Gallstones are small rocks that build up in your gallbladder. The gallbladder rests underneath the liver and is a smaller organ that resembles a pouch or a pocket. The responsibility of the gallbladder is to collect bile produced by the liver, where it becomes more concentrated over time. Bile breaks down fat during digestion in the human body. The bile then travels between the gallbladder and the liver through bile ducts. Bile turns to gallstones when calcium salts, bile pigments, and cholesterol become out of balance. Many people who have gallstones don't develop symptoms. However, if the gallstones do block an opening in the gallbladder, the obstruction can cause significant pain for one to five hours. Doctors call this condition biliary colic.
The human body is an intricate system of balances. Experts theorize that gallstones are due to an imbalance of bile components. Only one in ten people develop gallstones that interfere with a person's wellness, and those individuals may not experience any symptoms. The chemical malfunctions cause slight crystals to grow inside the bile pathways and the gallbladder over a period of many years. Gallstones can be as small as a speck of dirt, or as large as a marble. Occasionally, a stone will develop alone, but more frequently gallstones develop in clusters.
Many people who get gallstones are never bothered by any painful symptoms. In fact, the longer an individual goes without pain or discomfort, the less likely they are to encounter any issues with the stones. Four out of five people with gallstones feature uniquely high levels of cholesterol in the gallbladder. Also, a surge in bilirubin causes one in five people to develop gallstones.
The medical name for an inflamed gallbladder is cholecystitis. Symptoms often include a high fever, yellowing of the skin and eyes (jaundice), and severe, chronic pain. Individuals with an inflamed liver may encounter episodes of biliary colic. A general practitioner will manage pain with medication and offer guidance concerning a diet which can reduce symptoms. In severe cases, a doctor may recommend any number of surgical procedures to alleviate the discomfort. The gallbladder isn't essential, and many people live their lives happily without the organ.
Cholelithiasis is a medical term to encompass the entirety of gallstone disease. Contracting gallstone disease means that the stones are present in your body. If you're not experiencing symptoms, your physician may monitor its progression over a period. Complications and symptoms of gallstone disease include stones being inside your body, biliary colic, and blockages in the bile duct or gallbladder.
Specific populations of people are more likely to develop gallstones. If you're overweight or obese, female whose had children, over the age of 40, or are taking oral birth control medications then you may be more susceptible to this condition. People with cirrhosis (scarring of the liver), primary sclerosing, Crohn's disease, and cholangitis are at a higher risk of contracting gallstones. If you've got a close family member who's had gallstones, you're more likely to have them too. Significant or rapid weight loss due to bariatric surgery or natural methods may leave a person to develop gallstone disease.
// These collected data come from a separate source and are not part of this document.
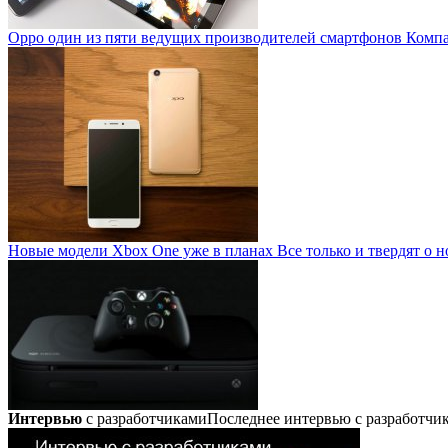
Oppo один из пяти ведущих производителей смартфонов
Компан
Новые модели Xbox One уже в планах
Все только и твердят о н
Интервью
с разработчиками
Последнее интервью с разработч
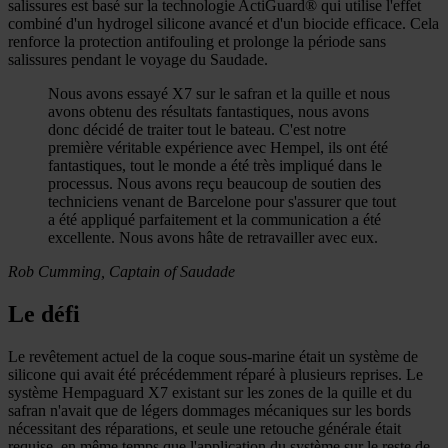
salissures est basé sur la technologie ActiGuard® qui utilise l'effet
combiné d'un hydrogel silicone avancé et d'un biocide efficace. Cela
renforce la protection antifouling et prolonge la période sans
salissures pendant le voyage du Saudade.
Nous avons essayé X7 sur le safran et la quille et nous
avons obtenu des résultats fantastiques, nous avons
donc décidé de traiter tout le bateau. C'est notre
première véritable expérience avec Hempel, ils ont été
fantastiques, tout le monde a été très impliqué dans le
processus. Nous avons reçu beaucoup de soutien des
techniciens venant de Barcelone pour s'assurer que tout
a été appliqué parfaitement et la communication a été
excellente. Nous avons hâte de retravailler avec eux.
Rob Cumming, Captain of Saudade
Le défi
Le revêtement actuel de la coque sous-marine était un système de
silicone qui avait été précédemment réparé à plusieurs reprises. Le
système Hempaguard X7 existant sur les zones de la quille et du
safran n'avait que de légers dommages mécaniques sur les bords
nécessitant des réparations, et seule une retouche générale était
requise, en même temps que l'application du système sur le reste de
There are even a few different types of prescribed antibiotics which may result in the presence of gallstones in the body.
A doctor will perform a series of tests to examine you for gallbladder disease. A standard method called Murphy's Sign test. Your physician will place their hand on your stomach in the upper right side. You'll be asked to inhale deeply. If the test results in discomfort it could indicate that you've got an inflamed gallbladder.
An inflamed gallbladder requires immediate treatment. Your physician will order a series of scans and tests to deduce the most suitable treatment for your specific circumstances. You may be subject to blood tests, an ultrasound, magnetic resonance imaging (MRI), a CT scan, or cholangiography which requires the insertion of dye inside your body. The dye can be seen in X-rays and is frequently used by surgeons to view the internal organs.
If you do experience painful symptoms related to gallbladder disease, your doctor may suggest removing the organ through a variety of surgical methods. Keyhole surgery or the medical term laparoscopic cholecystectomy is commonly practiced to treat gallbladder disease. A surgeon uses a long, narrow telescope with a light and camera on the end to view your internal body. The abdomen is inflated using carbon dioxide, which is harmless to the individual and helps the surgeon view the procedure. Most people recover completely within ten days.
Most people have silent stones which don't interfere with the work of the liver, pancreas, or gallbladder. However, if you experience chronic pain for more than five hours, or if you have a fever, even a low one, it's time to consult your doctor. Nausea, vomiting and the yellowing of the skin, or eyes all demand medical attention immediately. If a gallstone continues blocking essential functions inside your body, it can cause the gallbladder to rupture and tear which can lead to infection and a medical emergency.